Heblich, Redding, and Zylberberg provide new theory and evidence on the distributional consequences of trade using the 1846 Repeal of the Corn Laws. This large-scale trade liberalization opened domestic markets to the "grain invasion" from the new world that occurred as a result of late-19th century improvements in transport technology. They make use of a newly-created, spatially-disaggregated dataset on population, employment by sector, rateable values (land and property values), and poor law (welfare transfers) disbursement for around 11,000 parishes in England and Wales from 1801-1911. The researchers show that the repeal of the Corn Laws led to rural outmigration, increased urbanization, structural transformation away from agriculture, increases in rural poverty, and sizable changes in property values.
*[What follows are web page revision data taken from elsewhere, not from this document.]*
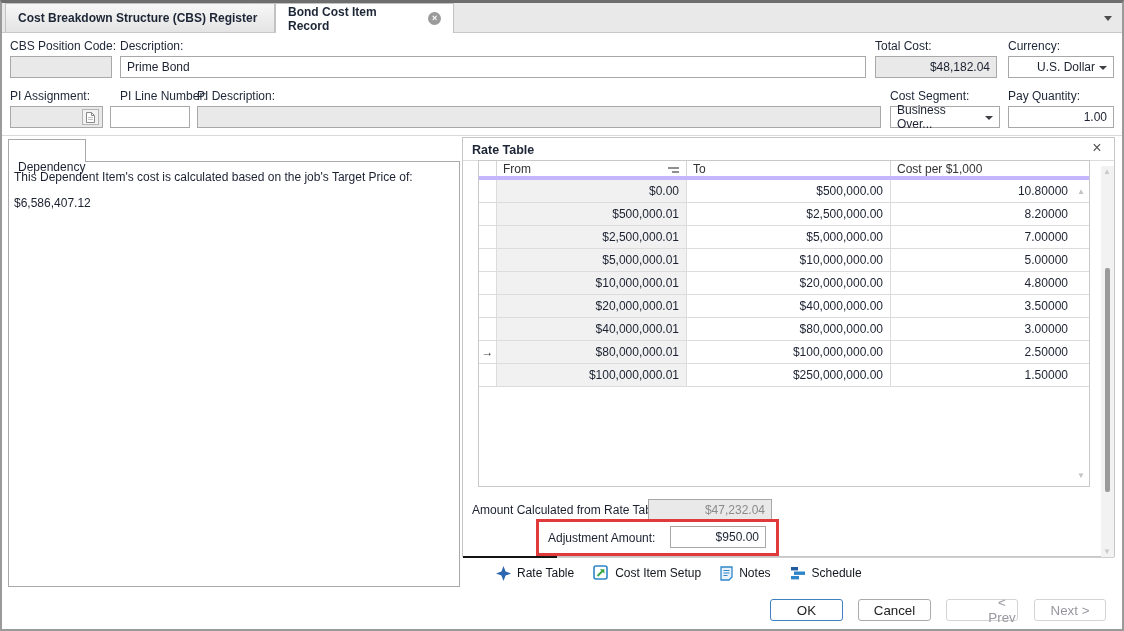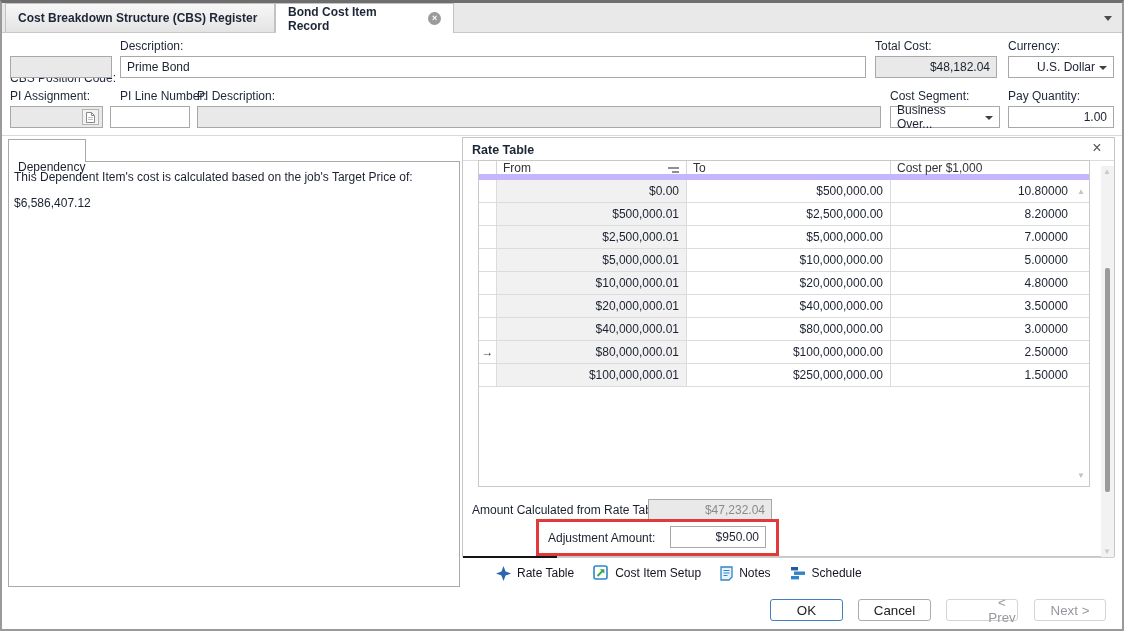--- a/index.html
+++ b/index.html
@@ -36,21 +36,21 @@
   .dep-msg { position:absolute; left:14px; top:170px; width:436px; }
   .dep-price { position:absolute; left:14px; top:196px; }
 
   
   .rate-panel { position:absolute; left:462px; top:137px; width:653px; height:420px; border:1px solid #c6c6c6; background:#fff; }
   .rate-title { position:absolute; left:472px; top:143px; font-weight:bold; color:#1d2636; font-size:12.5px; }
   .rate-close { position:absolute; left:1088px; top:139px; width:18px; height:18px; font-size:16px; color:#555; text-align:center; line-height:18px; cursor:default; }
   .rate-hsep { position:absolute; left:463px; top:160px; width:651px; height:1px; background:#dcdcdc; }
 
   .grid { position:absolute; left:478px; top:160px; width:612px; height:327px; border:1px solid #c9c9c9; background:#fff; overflow:hidden; }
-  .ghead { display:flex; height:19px; background:#fff; border-bottom:6px solid #c4b5fd; color:#333; }
+  .ghead { display:flex; height:19px; background:#fff; border-bottom:4px solid #c4b5fd; color:#333; }
   .ghead .hcell { display:flex; align-items:center; padding-left:6px; border-right:1px solid #d4d4d4; position:relative; }
   .grow { display:flex; height:23px; border-bottom:1px solid #dcdcdc; }
   .gcell { display:flex; align-items:center; justify-content:flex-end; padding-right:7px; border-right:1px solid #dcdcdc; overflow:hidden; white-space:nowrap; }
   .w-gutter { width:18px; } .w-from { width:190px; } .w-to { width:204px; } .w-cost { width:184px; }
   .gcell.gutter { justify-content:center; padding-right:0; background:#fff; color:#3c3c3c; }
   .gcell.from { background:#f1f1f1; }
   .sort-icon { position:absolute; right:7px; top:6px; display:flex; flex-direction:column; gap:2px; align-items:flex-end; }
   .sort-icon i { display:block; height:2px; background:#8f8f8f; }
   .gscroll-arrow { position:absolute; right:4px; font-size:8px; color:#c2c2c2; }
 
@@ -87,21 +87,21 @@
     <div class="doc-tab inactive">
       <span>Cost Breakdown Structure (CBS) Register</span>
     </div>
     <div class="doc-tab active">
       <span>Bond Cost Item Record</span>
       <span class="tab-close-circle">×</span>
     </div>
     <div class="tab-overflow"></div>
   </div>
 
-  <div class="lbl" style="left:10px; top:39px;margin-top:32px;">CBS Position Code:</div>
+  <div class="lbl" style="left:10px; top:39px;">CBS Position Code:</div>
   <div class="lbl" style="left:120px; top:39px;">Description:</div>
   <div class="lbl" style="left:875px; top:39px;">Total Cost:</div>
   <div class="lbl" style="left:1008px; top:39px;">Currency:</div>
 
   <div class="fld readonly" style="left: 10px; top: 56px; width: 102px; background: rgb(233, 233, 233);"></div>
   <div class="fld" style="left:120px; top:56px; width:746px;">Prime Bond</div>
   <div class="fld readonly money" style="left: 875px; top: 56px; width: 122px; background: rgb(233, 233, 233);">$48,182.04</div>
   <div class="dd" style="left:1008px; top:56px; width:106px;justify-content:flex-end;">
     <span>U.S. Dollar</span>
     <span class="caret"></span>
Heblich, Redding, and Zylberberg show that a quantitative spatial model is successful in accounting for these empirical findings, with their estimates implying substantial labor mobility. The researchers find that the aggregate welfare gains from the Repeal of the Corn Laws entailed considerable income redistribution, not only across sectors and factors, but also across geographical regions.
Gervais, Markusen, and Venables explore the idea that the comparative advantage of regions within a country is shaped by their productivity in supplying 'functions' such as law, finance, advertising and engineering, to multiple sectors. The paper addresses two questions. How do region-function specific productivity differences shape the location decisions of industries that use multiple functions, and hence determine patterns of regional specialization both in functions and in sectors? How do changes in the ease with which industries can draw on functions produced in other regions affect these patterns of specialization? We derive theoretical answers to these questions in a model in which region-function specific productivity differentials may be exogenous or driven by agglomeration economies. The model's prediction that falling barriers to interregional trade in functions lead to increasing functional specialization and decreasing sectoral specialization is confirmed by empirical study of specialization of US states over a 20-30 year period.